By October the teams - except Ferrari - were asking for control tyres.

A study of NASCAR reveals a similar but more dramatic story. The Winston Cup had a single tyre supplier for most of the 1970s and 1980s but then in 1988 Hoosier decided to challenge Goodyear. Neil Bonnett won Hoosier's second race and Goodyear responded with new tyres. There were that summer a series of big crashes all caused by tyre failures and drivers were soon calling for NASCAR to step in. NASCAR argued that it was not possible and would violate anti-trust laws. Throughout 1988, the tyre war continued. Hoosier won nine of the 29 races but by the end of that year 12 drivers had been injured in tyre-related crashes.

In 1989 the year began with Bill Elliott and Dale Earnhardt both hitting the walls at Daytona because of tyre failures. Goodyear withdrew from the event but as the year went on Goodyear fought back and by midseason Hoosier folded. It could not afford to compete.

Hoosier did return in 1994 and that year won three races but two tyre-related crashes at Daytona claimed the lives of Bonnett and Rodney Orr.

NASCAR signed an exclusive deal for tyres in 1995 with Goodyear, arguing that a single tyre made racing safer. There are, however, no guarantees. At Daytona in February this year, for example, several NASCAR drivers suffered tyre failures in testing for the Budweiser Shootout.

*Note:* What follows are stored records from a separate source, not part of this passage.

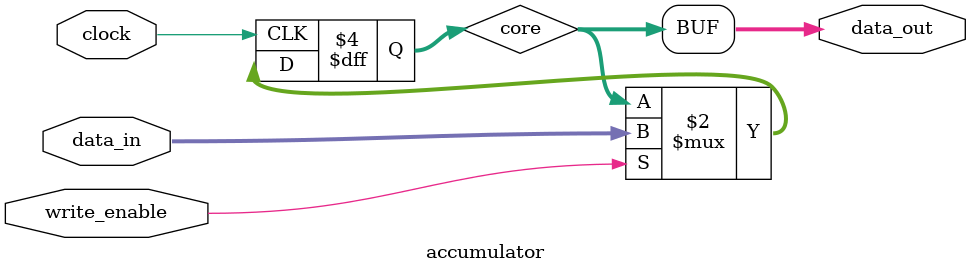
<source format=sv>
module accumulator (
        input[7:0]      data_in,

        input           clock,
        input           write_enable,

        output logic[7:0]       data_out
);

reg[7:0]      core;

assign data_out = core;

always @(posedge clock)
begin
        if (write_enable)
                core <= data_in;
end

endmodule
</source>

Are there any conclusions that one can draw from any of this? One cannot blame the tyre companies for wanting to compete. They do the best that they can but in a tyre war situation the limits are bound to be pushed. One cannot condemn a tyre company for trying as hard as it can. No tyre company sends out a driver worrying that the tyres will fail. But sometimes they do and commercial pressures these days are such that the pressure is always on the competitors. Often in the past a tyre war has been quickly over because the losing company departs, hoping that the lack of competition will reduce the coverage of tyres. However when two companies are committed to staying in the sport, the risks inevitably do increase.

The imposition of a control tyre in F1 would cut lap times and cornering speeds instantly. It would cut costs because tyre development is a major part of the testing debate. By introducing such a change the FIA would also end the unfair situation that currently exists with Ferrari doing more testing than anyone else - admittedly with little effect - and it might also help towards solving some of the political problems in F1, ending Ferrari's less than splendid isolation of the last eight months.

Those opposed to the idea of a single tyre supplier argue that the racing will suffer. Perhaps that is true but then one could also argue that the rules today restrict the racing for much of the time as drivers hold back and do not take risks because they are worried about their tyres. It is worth noting that this year there have been almost no big accidents because a lot of the time (particularly in qualifying) drivers are driving well within their capabilities because they dare not risk the penalties of making a mistake.

There is much discussion needed. The conclusion that one reaches in all of this is that the people in the sport should be talking to one another about such matters. Talk is cheap. Lives are not.